I don't see any other Members here, so what I will do at
this point is to--well, there are only a couple of us here--but
for the record, remind Members that, pursuant to committee
rules, they have 10 business days to submit additional
questions for the record.
And I think the witnesses heard several Members make
reference to the fact that they were going to submit questions
to you. You will need to answer those, so we ask that you
answer them in full and in the most timely way, because the
information that is provided to us is really foundational for
what we want to do moving ahead.
And I also would like to ask unanimous consent to enter
into the record the following. These are documents for the
record: a statement from Congresswoman Aumua Amata Coleman
Radewagen; a statement from the American Academy of Family
Physicians; a statement from the Puerto Rico Chamber of
Commerce; a statement from the Financial Oversight and
Management Board for Puerto Rico; a statement from the Multi-
sectorial Council on Puerto Rico's Health System; a statement
from the Partnership for Medicaid; and a statement from
America's Health Insurance Plans.
So I ask unanimous consent that these documents be placed
in the record. Hearing no objections, they will be placed in
the record.
[The information appears at the conclusion of the hearing.]
Ms. Eshoo. Let me just close by saying a few words to the
witnesses. I think everyone has recognized that you have
traveled a long distance. For several of you, it has taken more
than the hours it takes for me to commute across the country
every week from California to DC.
I want you to know that your travel is worth it. I believe
that collectively this panel has moved the needle, moved the
needle on what needs to be done. And the very good question
about why these programs have such low caps, low matching rates
and that in the stateside they are one figure, in the
territories they are another, I can't help but think that there
is some bias somewhere from many years ago. But I think that it
is a form of negligence to allow it to go on. This has to
change, people are desperate, and the overlay of the natural
disaster has done more damage to exacerbate what you are
already burdened with.
I want to thank my colleagues for being present. Mr. Sablan
has been here throughout. Congresswoman Coleman Radewagen--am I
pronouncing your name correctly? Thank you. My name is a little
odd, so I am sensitive about mispronunciation.

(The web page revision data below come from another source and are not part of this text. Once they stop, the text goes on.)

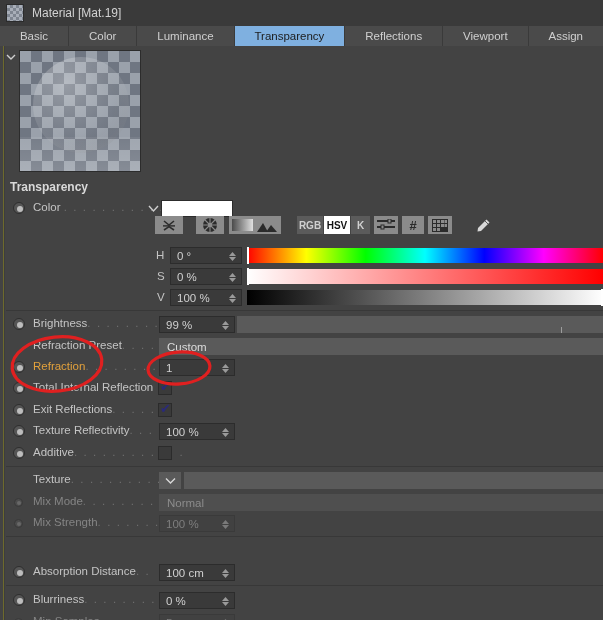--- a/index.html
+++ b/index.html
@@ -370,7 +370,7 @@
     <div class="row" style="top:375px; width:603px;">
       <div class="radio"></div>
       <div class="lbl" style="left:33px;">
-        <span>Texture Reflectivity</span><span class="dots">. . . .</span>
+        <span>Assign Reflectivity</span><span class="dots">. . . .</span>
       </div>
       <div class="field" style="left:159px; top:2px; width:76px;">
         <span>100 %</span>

You have been
here throughout, and we are going to work with you.
I know that my classmate, Congresswoman Nydia Velazquez,
has introduced her legislation. The Delegates from the other
territories have worked on a bill with Congresswoman Plaskett,
1354. And so I look forward to this committee solving this once
and for all. I don't want to see any more Band-Aids and kicking
the can down the road. The citizens of our country deserve
citizenship that is celebrated, not denigrated.
There is an old saying that many of us use,--and it is an
important one--that justice delayed is justice denied. I think
healthcare denied is justice denied.
So, on that note, we all thank you for your travels. We
thank you for your professionalism, for answer--you really
answered Members' questions so well, and we look forward to
resolving this and continuing to work with you to resolve it.
So, at this time, the subcommittee is adjourned.